In the chaos of the invasion, as it split and fissured across the island, Ray and Gem had somehow ended up separated from the others a long way east, and now they were a couple of days late for their destination.

They had lost the others in a small town that had rushed out, cheering, to greet the Americans. Sicilian men slapped their chests and declared, ‘My cousin – Chicago!’ Or ‘America best! Is best!’ And if one of the soldiers spoke a word of Italian to them, they threw their hands in the air with delight.

Ray was walking with Gem. Gem had close-set brown eyes, a prominent knob to his chin. When he sweated, his hair separated into little black spikes. He was not very military in his bearing. His uniform hung off a skinny body. His helmet looked on him like something picked up from a fancy dress store. When he saw something he liked, he looked around to share it with someone, beckoning them over with a scoop of his whole hand. He did this now, calling out to Ray, ‘Hey, Ray! Ray! Come and look at this!’

Gem stood at the end of a narrow side street. He disappeared into it and Ray followed. He found Gem staring upwards, mouth open.

Ray looked up and saw a row of wrought-iron
balconies, all with birdcages and little yellow birds hopping about in them.

There was a blazing stripe of brickwork and cornice above the shadow cast by the buildings on the other side of the street. Above that was blue sky, deep hyacinth blue. One of the birds starting to sing, trilling loudly. This set off another. Suddenly the whole alley was ringing with birdsong.

Ray smiled. He thought that this would be a memory, this would be victory in Sicily and how happy the people were.

When they went back to the main street, they’d lost the rest of the unit.

They hitched a lift from a man who drove a small, snarling three-wheeled truck.
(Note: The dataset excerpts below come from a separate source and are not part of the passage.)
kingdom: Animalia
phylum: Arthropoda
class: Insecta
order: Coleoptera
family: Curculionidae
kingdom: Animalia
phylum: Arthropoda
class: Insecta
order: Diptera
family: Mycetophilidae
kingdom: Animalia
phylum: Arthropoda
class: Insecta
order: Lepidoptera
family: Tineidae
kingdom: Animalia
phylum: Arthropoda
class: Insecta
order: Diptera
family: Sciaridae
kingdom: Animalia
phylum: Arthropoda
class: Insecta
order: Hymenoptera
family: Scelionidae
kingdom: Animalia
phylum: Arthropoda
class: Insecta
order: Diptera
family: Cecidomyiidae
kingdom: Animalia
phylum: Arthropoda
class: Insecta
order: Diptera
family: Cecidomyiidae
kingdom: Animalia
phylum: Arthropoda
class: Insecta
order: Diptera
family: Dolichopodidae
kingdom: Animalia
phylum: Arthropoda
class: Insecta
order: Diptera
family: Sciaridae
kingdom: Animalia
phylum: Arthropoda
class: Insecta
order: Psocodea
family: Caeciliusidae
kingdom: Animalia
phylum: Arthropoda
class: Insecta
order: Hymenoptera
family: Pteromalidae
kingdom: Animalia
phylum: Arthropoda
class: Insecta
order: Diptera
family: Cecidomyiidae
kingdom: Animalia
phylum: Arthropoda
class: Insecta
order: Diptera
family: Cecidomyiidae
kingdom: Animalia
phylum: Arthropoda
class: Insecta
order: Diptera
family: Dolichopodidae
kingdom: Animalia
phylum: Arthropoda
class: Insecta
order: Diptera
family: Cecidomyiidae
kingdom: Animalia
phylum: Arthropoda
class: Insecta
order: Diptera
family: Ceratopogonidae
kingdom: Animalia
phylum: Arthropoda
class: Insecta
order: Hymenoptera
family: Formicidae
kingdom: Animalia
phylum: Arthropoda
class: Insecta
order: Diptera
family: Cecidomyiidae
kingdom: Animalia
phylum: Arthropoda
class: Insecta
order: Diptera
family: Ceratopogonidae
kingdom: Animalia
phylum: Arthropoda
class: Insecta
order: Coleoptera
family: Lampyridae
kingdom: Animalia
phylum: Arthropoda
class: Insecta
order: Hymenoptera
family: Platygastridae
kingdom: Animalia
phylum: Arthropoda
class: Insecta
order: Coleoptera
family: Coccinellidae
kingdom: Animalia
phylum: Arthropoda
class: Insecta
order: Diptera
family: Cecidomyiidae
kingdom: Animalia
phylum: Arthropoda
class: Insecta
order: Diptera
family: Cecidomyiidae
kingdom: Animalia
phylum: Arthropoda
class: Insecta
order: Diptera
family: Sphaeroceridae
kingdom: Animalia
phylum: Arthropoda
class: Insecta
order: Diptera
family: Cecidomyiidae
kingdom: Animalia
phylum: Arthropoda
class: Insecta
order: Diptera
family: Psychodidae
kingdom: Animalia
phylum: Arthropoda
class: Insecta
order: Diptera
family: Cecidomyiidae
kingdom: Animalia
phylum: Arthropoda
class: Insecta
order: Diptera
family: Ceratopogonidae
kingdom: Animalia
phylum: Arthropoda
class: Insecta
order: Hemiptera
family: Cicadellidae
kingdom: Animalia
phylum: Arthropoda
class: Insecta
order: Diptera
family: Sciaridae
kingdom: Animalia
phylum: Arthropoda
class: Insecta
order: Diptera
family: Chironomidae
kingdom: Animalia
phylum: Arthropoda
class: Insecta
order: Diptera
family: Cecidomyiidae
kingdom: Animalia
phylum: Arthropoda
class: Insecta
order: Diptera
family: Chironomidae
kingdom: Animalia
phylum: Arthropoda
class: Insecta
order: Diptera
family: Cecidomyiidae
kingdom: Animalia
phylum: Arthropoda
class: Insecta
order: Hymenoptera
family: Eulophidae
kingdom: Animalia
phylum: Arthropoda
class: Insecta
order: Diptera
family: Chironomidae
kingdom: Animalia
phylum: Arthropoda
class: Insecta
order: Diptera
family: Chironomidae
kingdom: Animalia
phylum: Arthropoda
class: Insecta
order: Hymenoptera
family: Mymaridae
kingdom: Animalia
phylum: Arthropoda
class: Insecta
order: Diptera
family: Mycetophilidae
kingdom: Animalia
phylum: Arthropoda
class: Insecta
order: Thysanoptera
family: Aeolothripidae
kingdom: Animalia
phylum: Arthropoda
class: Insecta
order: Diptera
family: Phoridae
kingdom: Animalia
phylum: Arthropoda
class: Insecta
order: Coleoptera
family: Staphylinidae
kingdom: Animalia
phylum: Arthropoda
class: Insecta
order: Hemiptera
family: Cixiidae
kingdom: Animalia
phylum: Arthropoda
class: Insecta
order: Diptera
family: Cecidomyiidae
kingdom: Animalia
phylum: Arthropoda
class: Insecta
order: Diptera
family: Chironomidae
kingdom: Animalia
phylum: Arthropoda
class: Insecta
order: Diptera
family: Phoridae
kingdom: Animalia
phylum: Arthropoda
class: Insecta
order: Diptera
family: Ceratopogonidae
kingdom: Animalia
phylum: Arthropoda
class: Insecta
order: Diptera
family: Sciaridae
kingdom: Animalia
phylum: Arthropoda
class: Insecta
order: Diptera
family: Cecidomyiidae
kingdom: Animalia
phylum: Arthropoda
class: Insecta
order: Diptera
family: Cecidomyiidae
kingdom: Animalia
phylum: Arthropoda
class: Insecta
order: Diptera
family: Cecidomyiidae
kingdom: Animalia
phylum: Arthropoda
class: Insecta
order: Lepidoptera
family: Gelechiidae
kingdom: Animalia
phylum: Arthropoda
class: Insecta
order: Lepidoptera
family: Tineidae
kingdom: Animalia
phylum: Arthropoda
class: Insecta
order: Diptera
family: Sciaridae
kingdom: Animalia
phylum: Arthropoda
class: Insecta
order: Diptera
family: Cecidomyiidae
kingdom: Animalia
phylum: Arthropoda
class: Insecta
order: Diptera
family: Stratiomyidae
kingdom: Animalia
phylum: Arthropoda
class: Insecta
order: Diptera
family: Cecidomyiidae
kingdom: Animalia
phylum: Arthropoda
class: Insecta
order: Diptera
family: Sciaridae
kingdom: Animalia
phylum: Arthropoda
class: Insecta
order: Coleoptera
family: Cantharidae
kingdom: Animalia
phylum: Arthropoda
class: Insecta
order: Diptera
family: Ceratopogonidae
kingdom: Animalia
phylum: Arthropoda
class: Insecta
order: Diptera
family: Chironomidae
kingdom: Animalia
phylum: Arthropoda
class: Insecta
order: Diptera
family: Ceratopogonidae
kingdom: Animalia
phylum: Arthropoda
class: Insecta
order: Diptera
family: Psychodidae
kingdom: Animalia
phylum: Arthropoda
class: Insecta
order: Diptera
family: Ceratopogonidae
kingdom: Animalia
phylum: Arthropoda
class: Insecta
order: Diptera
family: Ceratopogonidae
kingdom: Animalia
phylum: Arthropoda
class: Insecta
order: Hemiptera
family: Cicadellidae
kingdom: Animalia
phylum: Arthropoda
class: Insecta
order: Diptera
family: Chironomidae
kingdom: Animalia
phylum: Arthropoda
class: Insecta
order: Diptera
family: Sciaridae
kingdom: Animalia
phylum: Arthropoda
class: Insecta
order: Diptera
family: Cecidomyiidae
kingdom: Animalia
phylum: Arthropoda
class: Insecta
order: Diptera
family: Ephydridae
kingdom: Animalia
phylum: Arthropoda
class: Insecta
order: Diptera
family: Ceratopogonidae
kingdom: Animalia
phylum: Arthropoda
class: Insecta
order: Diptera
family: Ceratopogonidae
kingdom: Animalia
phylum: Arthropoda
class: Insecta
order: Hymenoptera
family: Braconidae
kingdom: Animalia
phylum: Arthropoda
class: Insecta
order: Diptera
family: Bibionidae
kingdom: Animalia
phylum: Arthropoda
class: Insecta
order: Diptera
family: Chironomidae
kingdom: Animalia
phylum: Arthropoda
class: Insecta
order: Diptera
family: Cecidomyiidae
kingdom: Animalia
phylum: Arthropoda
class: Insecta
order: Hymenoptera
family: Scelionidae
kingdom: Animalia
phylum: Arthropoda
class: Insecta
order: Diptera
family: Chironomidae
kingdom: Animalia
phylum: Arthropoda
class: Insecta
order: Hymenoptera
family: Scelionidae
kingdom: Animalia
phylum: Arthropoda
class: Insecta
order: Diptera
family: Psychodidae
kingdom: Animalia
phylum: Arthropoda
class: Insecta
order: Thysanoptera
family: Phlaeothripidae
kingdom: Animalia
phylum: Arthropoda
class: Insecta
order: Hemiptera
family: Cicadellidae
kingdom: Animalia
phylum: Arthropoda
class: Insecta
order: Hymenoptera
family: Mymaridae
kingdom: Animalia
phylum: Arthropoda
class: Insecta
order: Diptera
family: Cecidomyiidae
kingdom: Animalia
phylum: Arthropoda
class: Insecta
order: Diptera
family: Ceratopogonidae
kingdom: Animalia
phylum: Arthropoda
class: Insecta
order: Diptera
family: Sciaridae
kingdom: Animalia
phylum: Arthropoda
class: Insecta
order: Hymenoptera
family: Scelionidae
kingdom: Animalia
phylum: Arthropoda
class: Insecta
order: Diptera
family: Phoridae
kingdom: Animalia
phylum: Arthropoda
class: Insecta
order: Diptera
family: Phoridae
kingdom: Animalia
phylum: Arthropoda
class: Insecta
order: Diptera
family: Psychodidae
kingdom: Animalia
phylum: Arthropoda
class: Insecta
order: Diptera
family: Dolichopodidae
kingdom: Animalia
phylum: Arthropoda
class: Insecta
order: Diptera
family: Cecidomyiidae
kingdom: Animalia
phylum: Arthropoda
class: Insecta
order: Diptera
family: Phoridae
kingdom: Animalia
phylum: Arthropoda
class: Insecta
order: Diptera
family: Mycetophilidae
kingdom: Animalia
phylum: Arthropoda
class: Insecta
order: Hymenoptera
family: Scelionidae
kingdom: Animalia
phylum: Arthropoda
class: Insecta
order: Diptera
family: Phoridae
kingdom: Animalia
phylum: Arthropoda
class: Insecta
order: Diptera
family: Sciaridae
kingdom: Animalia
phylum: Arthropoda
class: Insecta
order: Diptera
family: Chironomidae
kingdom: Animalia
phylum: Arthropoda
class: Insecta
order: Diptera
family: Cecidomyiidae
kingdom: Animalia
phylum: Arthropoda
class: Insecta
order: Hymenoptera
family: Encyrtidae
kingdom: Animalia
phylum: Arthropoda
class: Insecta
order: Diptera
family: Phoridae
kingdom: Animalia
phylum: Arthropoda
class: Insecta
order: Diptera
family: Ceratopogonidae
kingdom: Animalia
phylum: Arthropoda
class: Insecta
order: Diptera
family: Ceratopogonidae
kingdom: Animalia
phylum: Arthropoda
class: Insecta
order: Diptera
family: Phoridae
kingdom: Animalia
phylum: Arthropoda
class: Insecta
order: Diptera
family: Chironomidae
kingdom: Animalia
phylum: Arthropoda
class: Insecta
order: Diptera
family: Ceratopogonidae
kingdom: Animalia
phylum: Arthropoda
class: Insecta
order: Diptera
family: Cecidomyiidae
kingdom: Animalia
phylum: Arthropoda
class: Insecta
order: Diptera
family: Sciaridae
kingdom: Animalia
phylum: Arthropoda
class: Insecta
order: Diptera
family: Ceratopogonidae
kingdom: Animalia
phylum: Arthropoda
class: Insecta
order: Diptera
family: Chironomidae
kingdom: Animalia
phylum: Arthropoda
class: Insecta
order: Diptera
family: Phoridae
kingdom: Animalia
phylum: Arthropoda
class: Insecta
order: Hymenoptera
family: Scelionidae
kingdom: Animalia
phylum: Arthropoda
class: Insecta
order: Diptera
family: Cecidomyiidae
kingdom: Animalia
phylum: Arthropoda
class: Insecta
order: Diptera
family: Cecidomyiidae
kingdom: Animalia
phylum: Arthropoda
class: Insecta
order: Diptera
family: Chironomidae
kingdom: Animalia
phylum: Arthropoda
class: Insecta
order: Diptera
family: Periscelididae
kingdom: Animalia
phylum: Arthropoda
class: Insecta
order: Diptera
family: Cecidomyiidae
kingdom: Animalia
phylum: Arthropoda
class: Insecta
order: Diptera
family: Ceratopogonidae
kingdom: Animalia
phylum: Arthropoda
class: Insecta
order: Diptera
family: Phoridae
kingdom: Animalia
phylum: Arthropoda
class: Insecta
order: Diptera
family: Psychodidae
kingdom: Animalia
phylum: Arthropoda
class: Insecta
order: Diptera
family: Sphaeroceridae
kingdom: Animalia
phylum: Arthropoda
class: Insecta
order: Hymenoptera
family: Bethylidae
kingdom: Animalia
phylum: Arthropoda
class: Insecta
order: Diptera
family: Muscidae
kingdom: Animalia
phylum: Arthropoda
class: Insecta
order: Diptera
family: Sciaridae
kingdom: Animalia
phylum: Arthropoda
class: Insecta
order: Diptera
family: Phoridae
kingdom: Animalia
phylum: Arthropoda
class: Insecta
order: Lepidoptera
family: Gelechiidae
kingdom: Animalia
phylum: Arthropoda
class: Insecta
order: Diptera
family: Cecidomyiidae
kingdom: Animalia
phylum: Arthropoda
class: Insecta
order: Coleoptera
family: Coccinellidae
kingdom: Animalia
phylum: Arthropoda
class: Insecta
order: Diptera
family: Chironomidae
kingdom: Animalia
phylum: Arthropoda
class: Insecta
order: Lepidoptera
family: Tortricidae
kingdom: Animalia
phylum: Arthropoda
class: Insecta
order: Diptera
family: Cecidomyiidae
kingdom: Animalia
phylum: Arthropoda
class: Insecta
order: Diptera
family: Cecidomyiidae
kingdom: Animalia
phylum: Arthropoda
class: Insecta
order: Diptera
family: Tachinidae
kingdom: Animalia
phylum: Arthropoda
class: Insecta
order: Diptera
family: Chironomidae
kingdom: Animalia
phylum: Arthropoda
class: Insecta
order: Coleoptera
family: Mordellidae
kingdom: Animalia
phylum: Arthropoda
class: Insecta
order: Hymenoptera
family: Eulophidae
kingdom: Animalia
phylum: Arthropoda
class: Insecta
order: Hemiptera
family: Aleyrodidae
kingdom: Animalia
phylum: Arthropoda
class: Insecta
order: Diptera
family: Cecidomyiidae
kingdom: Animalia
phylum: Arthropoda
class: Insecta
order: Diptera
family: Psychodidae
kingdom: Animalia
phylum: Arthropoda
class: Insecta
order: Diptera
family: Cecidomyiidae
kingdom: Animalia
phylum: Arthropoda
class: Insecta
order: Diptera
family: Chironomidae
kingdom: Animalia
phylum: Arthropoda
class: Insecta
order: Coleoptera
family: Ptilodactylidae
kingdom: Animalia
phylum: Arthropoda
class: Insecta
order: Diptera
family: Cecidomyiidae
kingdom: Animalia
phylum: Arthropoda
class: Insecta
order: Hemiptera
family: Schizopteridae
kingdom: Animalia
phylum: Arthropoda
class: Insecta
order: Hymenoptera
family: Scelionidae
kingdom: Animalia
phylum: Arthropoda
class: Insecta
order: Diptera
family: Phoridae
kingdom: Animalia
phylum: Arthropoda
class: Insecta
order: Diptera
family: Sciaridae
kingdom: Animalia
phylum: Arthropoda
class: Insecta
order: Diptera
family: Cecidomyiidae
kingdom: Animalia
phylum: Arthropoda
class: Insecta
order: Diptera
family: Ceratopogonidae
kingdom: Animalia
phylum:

They mixed their Italian and Sicilian and thought they understood each other. It was only when Ray felt the mellow heat of the sunset on the back of his neck that he realised they were heading in the wrong direction. They were useless soldiers. It was comical. They climbed out of the truck in the next village and knocked on a door. They slept that night on the owner’s mattress, stuffed with what felt like straw and horsehair. However they positioned themselves, it poked and irritated. Fibrous tufts scratched at their faces and stuck into their bellies. They writhed and swore.

In the morning they looked around for a ride but couldn’t find one. They received a number of instructions about where to go and to wait for someone called Beppe who might appear. He did not appear. Ray watched the skulking cats, the men who sat with arms folded and muttered. After a couple of
hours, they started walking west.

Gem stopped to pick up coloured stones. He ran to catch insects. He brought his closed hands up to Ray’s ear so he could hear the dry buzzing inside.

He was new, Gem. He’d hardly seen anything. He wanted to know about Africa. The questions made Ray feel sick. He couldn’t answer. The closest he came was saying that you sure made good friends in those situations. He tried telling Gem about George but found he couldn’t conjure up what was so good about him. He said, ‘He was just a great guy. The best, you know. A pal, for sure. I got his address from him. When we get back I’ll write. All the time we were invading I was thinking of him ahead of us, where he was, you know. I hope he’s doing okay. I’m sure he is. Sometimes when I’m down I fear the worst and it’s like he’s not there any more. Then, when I’m feeling okay, I know he is.’